REQUIREMENT
Using the line that contains "345 150 15352" as the first line and the last line of the data as the final one, give every line in that range again exactly.

RECORDS FOR PROCESSING START

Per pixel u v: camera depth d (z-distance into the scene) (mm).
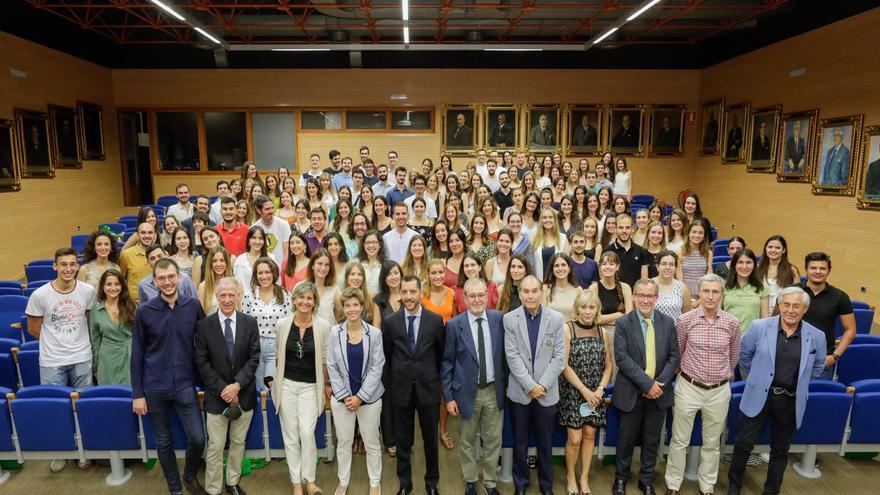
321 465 4777
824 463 4836
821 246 10164
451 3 10492
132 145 15250
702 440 4348
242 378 4090
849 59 9484
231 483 4305
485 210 6816
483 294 4098
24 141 10984
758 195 12273
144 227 5691
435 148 15359
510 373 4227
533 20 12141
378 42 13836
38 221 11461
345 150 15352
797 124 10883
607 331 4809
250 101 15078
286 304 4832
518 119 15203
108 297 4758
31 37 11219
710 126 14477
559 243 6168
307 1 11102
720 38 13875
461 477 4602
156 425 4113
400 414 4180
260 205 6535
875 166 8852
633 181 15453
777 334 4078
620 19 10594
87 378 4910
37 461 4766
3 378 5016
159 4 9375
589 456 4289
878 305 8727
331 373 4152
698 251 6184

RECORDS FOR PROCESSING END

RESPONSE TO THIS EXERCISE
345 150 15352
797 124 10883
607 331 4809
250 101 15078
286 304 4832
518 119 15203
108 297 4758
31 37 11219
710 126 14477
559 243 6168
307 1 11102
720 38 13875
461 477 4602
156 425 4113
400 414 4180
260 205 6535
875 166 8852
633 181 15453
777 334 4078
620 19 10594
87 378 4910
37 461 4766
3 378 5016
159 4 9375
589 456 4289
878 305 8727
331 373 4152
698 251 6184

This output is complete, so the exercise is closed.